Se, adicionalmente, considerarmos o ano eleitoral, a decisão extrema pela greve se torna ainda mais injustificada à medida que todas as demandas e reivindicações, são lideradas por atores corporativos com fortes ligações político partidárias, as quais poderiam e deveriam, sim, serem instrumentos robustos no jogo democrático da Política e não “causa” para uma desastrosa articulação de cunho puramente eleitoreiro, como parece ter sido nesse primeiro momento.
O fato é que, nesse ambiente, submeter a sociedade baiana a um Mal Público compulsório, que é a consequência imediata da situação de greve, é um recurso que só poderia ser compreendido num momento de exceção e não no pleno exercício de negociações democráticas. O terror, as vidas que foram perdidas, as propriedades que foram saqueadas e a violência que todos fomos submetidos não podem ser justificados por uma situação que, ao fim, foi “resolvida” em apenas 36 horas.

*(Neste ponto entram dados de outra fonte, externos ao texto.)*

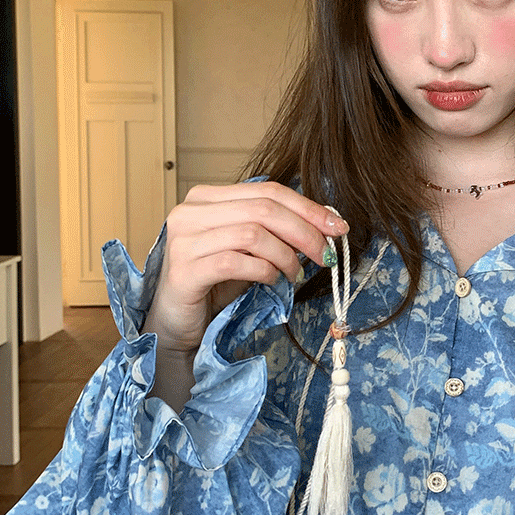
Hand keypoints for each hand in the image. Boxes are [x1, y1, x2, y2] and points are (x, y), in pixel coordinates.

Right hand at [143, 181, 346, 357]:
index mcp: (206, 198)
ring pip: (253, 234)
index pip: (267, 191)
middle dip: (304, 231)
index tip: (337, 226)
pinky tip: (271, 281)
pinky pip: (236, 262)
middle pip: (263, 209)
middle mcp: (190, 212)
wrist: (177, 324)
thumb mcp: (248, 250)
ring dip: (285, 255)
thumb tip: (323, 224)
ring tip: (294, 274)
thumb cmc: (214, 284)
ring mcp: (183, 240)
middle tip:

Cabe a pergunta: essa rápida paralização teria sido suficiente para os ajustes históricos e estruturais tão necessários aos anseios que a categoria, legitimamente, tanto almeja? Aqui, se impõe uma segunda pergunta: quais os efeitos reais que ficarão em todo o processo de negociação e avanços que vinham sendo desenhado por todos os atores políticos dessa tão complexa arena?